Quando sarà invece bandito il concorsone?
«Entro l'anno ci sarà una selezione per reclutare 10mila maestri della scuola primaria e dell'infanzia e un'altra per le scuole medie e superiori. Entrambi i concorsi saranno nazionali ma gli aspiranti insegnanti questa volta potranno indicare una o 2 o 3 regioni e competere solo per quelle cattedre, il numero ovviamente sarà reso noto prima delle prove».

Con quali criteri verranno suddivisi i duemila posti aggiuntivi previsti per il tempo pieno a scuola?
«In Sicilia l'offerta didattica è già stata potenziata in tutte le province con l'obiettivo di ridurre il fenomeno della dispersione.

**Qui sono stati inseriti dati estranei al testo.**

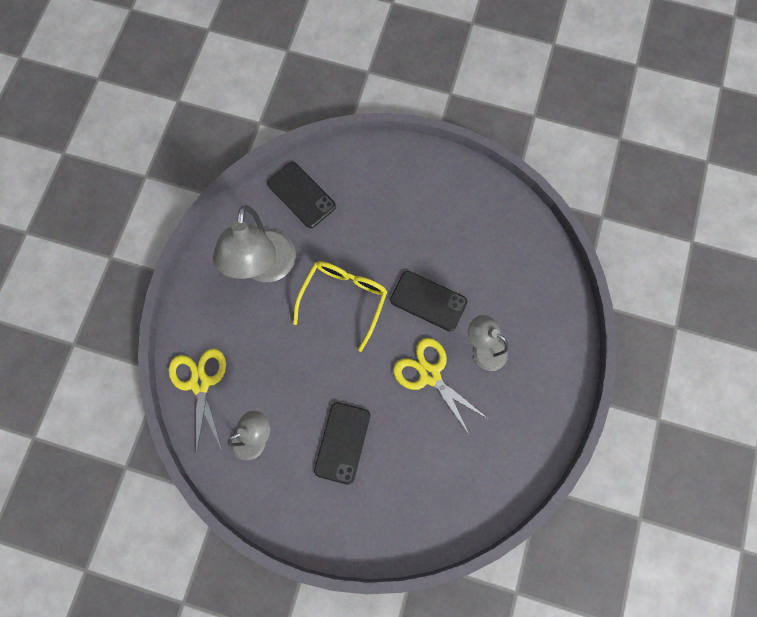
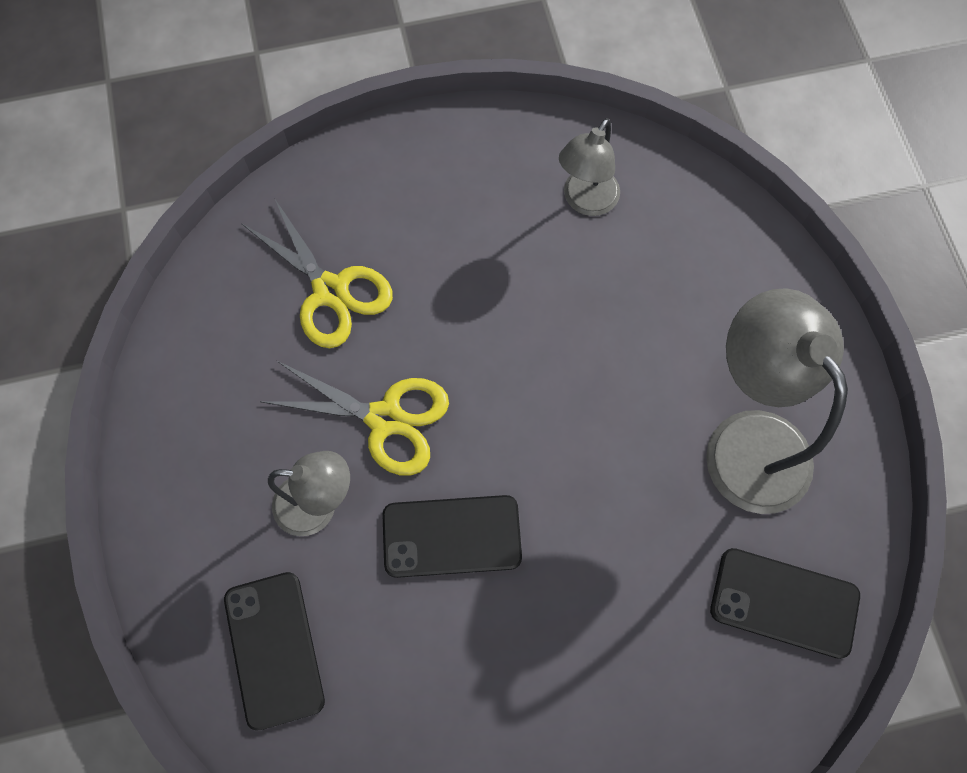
camera: 150 degrees right, 5 degrees down
yellow scissors [169,349,226,456] -> yellow scissors moved to [241,199,393,348]
yellow glasses [293,261,387,352] -> none
black phone [314,402,370,485] -> black phone moved to [224,572,325,731]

Nelle altre regioni le scuole ora possono fare richiesta dei docenti extra in base al numero di iscrizioni».

I 209 milioni stanziati per gli asili nido vengono assegnati in base al numero degli iscritti, e questo criterio penalizza le regioni del Sud, dove le domande sono storicamente inferiori e quindi anche i fondi a disposizione.
«Ho nominato una commissione di tecnici competenti proprio per uniformare i criteri e la distribuzione dei fondi in merito a una questione affrontata solo in parte nella precedente legislazione. Tanti argomenti sono sul tavolo. In più, ho appena indicato il Rettore dell'Università di Bari, il il professore Antonio Felice Uricchio, come componente Anvur, l'agenzia di valutazione del sistema universitario».

Altra questione: bidelli e docenti assunti presentando falsi titoli, scoperti attraverso un'inchiesta più ampia sui diplomifici. Qual è la situazione?
«L'iter dei procedimenti disciplinari non è ancora concluso ed è difficile valutare quanti siano i casi, ma va ribadito che tutti gli uffici sono tenuti a verificare sempre le autocertificazioni».